River encourages users to make use of pipelines. The biggest pain point of pipelines is that it can be hard to understand what's happening to the data, especially when the pipeline is complex. Fortunately the `Pipeline` class has a `debug_one` method that can help out.
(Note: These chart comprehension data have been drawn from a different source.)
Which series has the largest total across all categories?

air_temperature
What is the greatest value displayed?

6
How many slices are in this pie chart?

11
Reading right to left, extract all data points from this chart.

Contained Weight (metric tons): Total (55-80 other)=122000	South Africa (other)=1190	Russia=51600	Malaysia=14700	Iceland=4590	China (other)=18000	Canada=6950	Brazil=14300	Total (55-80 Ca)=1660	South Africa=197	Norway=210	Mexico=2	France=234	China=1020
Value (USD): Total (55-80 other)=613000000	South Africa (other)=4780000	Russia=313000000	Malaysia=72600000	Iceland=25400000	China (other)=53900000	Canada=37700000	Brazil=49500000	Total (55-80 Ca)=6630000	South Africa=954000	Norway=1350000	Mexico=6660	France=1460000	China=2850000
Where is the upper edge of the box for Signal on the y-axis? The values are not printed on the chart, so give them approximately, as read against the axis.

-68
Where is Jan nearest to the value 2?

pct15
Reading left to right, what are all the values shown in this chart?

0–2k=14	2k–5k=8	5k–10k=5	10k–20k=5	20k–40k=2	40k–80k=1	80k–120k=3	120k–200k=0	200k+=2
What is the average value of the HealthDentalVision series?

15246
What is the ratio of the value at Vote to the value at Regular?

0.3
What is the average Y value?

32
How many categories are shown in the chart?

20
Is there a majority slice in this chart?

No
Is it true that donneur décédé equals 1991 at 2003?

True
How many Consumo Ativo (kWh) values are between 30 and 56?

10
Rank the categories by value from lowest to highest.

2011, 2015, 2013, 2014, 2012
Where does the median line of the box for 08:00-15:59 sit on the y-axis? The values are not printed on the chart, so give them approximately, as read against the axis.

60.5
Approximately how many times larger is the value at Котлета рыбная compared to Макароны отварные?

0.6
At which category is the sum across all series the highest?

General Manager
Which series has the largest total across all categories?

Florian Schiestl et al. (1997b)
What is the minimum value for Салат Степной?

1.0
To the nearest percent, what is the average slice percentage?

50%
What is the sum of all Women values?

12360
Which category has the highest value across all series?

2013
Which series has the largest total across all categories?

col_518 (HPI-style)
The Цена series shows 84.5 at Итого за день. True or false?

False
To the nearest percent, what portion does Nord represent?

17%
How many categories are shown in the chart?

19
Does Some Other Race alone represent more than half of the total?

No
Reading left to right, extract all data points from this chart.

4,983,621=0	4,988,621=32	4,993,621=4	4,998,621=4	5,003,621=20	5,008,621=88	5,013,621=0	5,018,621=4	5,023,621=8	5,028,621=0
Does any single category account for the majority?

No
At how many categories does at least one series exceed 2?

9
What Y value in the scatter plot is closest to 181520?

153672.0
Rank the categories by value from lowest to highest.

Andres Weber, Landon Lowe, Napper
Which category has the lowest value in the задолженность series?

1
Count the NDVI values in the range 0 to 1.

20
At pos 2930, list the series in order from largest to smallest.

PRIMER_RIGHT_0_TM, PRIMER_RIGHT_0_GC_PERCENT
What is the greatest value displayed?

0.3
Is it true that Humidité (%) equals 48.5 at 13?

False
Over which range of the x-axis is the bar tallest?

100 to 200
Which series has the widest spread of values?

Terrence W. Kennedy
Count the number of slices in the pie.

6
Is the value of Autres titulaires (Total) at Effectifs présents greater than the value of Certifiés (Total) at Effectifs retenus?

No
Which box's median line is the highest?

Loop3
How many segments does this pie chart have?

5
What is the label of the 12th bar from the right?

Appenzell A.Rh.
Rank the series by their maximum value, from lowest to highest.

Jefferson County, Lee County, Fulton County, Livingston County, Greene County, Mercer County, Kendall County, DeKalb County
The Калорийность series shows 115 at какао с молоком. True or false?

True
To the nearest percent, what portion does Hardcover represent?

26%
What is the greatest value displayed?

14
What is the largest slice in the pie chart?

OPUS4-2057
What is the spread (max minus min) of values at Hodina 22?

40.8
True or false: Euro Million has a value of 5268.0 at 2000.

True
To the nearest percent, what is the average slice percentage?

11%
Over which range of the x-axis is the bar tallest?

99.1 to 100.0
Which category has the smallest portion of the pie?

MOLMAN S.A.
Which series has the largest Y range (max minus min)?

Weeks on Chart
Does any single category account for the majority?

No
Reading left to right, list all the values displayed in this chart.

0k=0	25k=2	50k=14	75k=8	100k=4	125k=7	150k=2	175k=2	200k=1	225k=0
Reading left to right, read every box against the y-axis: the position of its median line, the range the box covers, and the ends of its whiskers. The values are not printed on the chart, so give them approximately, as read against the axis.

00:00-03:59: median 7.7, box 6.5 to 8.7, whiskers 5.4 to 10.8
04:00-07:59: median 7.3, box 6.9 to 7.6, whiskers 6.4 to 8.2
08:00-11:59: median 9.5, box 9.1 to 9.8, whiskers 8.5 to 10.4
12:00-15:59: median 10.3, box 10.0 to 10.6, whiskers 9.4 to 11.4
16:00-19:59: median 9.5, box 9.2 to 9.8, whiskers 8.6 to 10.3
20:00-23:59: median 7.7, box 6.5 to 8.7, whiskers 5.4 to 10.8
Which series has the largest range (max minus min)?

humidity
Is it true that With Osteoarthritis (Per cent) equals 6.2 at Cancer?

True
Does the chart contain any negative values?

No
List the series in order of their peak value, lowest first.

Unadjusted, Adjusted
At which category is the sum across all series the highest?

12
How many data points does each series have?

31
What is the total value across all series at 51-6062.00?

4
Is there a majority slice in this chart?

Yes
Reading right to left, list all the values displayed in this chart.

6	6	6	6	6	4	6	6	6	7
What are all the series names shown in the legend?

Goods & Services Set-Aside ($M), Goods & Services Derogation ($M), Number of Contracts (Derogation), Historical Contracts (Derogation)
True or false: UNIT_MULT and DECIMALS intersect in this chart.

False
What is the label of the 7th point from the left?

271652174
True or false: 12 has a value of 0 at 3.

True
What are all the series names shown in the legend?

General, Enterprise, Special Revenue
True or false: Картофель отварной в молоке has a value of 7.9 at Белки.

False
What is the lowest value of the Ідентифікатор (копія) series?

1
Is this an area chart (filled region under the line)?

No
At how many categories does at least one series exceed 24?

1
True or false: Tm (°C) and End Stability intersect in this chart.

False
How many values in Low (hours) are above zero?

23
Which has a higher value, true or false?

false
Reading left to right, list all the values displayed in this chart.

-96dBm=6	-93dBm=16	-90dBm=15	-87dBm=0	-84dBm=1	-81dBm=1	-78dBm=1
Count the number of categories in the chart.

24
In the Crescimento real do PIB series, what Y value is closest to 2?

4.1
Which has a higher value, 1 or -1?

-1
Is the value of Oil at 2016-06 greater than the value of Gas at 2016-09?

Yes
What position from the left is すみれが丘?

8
Let's look at a fairly complex pipeline for predicting the number of bikes in 5 bike stations from the city of Toulouse. It doesn't matter if you understand the pipeline or not; the point of this notebook is to learn how to introspect a pipeline.

In [1]:
import datetime as dt
from river import compose
from river import datasets
from river import feature_extraction
from river import linear_model
from river import metrics
from river import preprocessing
from river import stats
from river import stream


X_y = datasets.Bikes()
X_y = stream.simulate_qa(X_y, moment='moment', delay=dt.timedelta(minutes=30))

def add_time_features(x):
    return {
        **x,
        'hour': x['moment'].hour,
        'day': x['moment'].weekday()
    }

model = add_time_features
model |= (
    compose.Select('clouds', 'humidity', 'pressure', 'temperature', 'wind') +
    feature_extraction.TargetAgg(by=['station', 'hour'], how=stats.Mean()) +
    feature_extraction.TargetAgg(by='station', how=stats.EWMean())
)
model |= preprocessing.StandardScaler()
model |= linear_model.LinearRegression()

metric = metrics.MAE()

questions = {}

for i, x, y in X_y:
    # Question
    is_question = y is None
    if is_question:
        y_pred = model.predict_one(x)
        questions[i] = y_pred
    
    # Answer
    else:
        metric.update(y, questions[i])
        model.learn_one(x, y)
    
        if i >= 30000 and i % 30000 == 0:
            print(i, metric)

30000 MAE: 13.328051


60000 MAE: 7.824087


90000 MAE: 6.003909


120000 MAE: 5.052855


150000 MAE: 4.496826


180000 MAE: 4.140702


Let's start by looking at the pipeline. You can click each cell to display the current state for each step of the pipeline.

In [2]:
model

As mentioned above the `Pipeline` class has a `debug_one` method. You can use this at any point you want to visualize what happen to an input `x`. For example, let's see what happens to the last seen `x`.

In [3]:
print(model.debug_one(x))

0. Input
--------
clouds: 88 (int)
description: overcast clouds (str)
humidity: 84 (int)
moment: 2016-10-05 09:57:18 (datetime)
pressure: 1,017.34000 (float)
station: pomme (str)
temperature: 17.45000 (float)
wind: 1.95000 (float)

1. add_time_features
--------------------
clouds: 88 (int)
day: 2 (int)
description: overcast clouds (str)
hour: 9 (int)
humidity: 84 (int)
moment: 2016-10-05 09:57:18 (datetime)
pressure: 1,017.34000 (float)
station: pomme (str)
temperature: 17.45000 (float)
wind: 1.95000 (float)

2. Transformer union
--------------------
    2.0 Select
    ----------
    clouds: 88 (int)
    humidity: 84 (int)
    pressure: 1,017.34000 (float)
    temperature: 17.45000 (float)
    wind: 1.95000 (float)

    2.1 TargetAgg
    -------------
    y_mean_by_station_and_hour: 7.89396 (float)

    2.2 TargetAgg1
    --------------
    y_ewm_0.5_by_station: 11.80372 (float)

clouds: 88 (int)
humidity: 84 (int)
pressure: 1,017.34000 (float)
temperature: 17.45000 (float)
wind: 1.950

The pipeline does quite a few things, but using `debug_one` shows what happens step by step. This is really useful for checking that the pipeline is behaving as you're expecting it too. Remember that you can `debug_one` whenever you wish, be it before, during, or after training a model.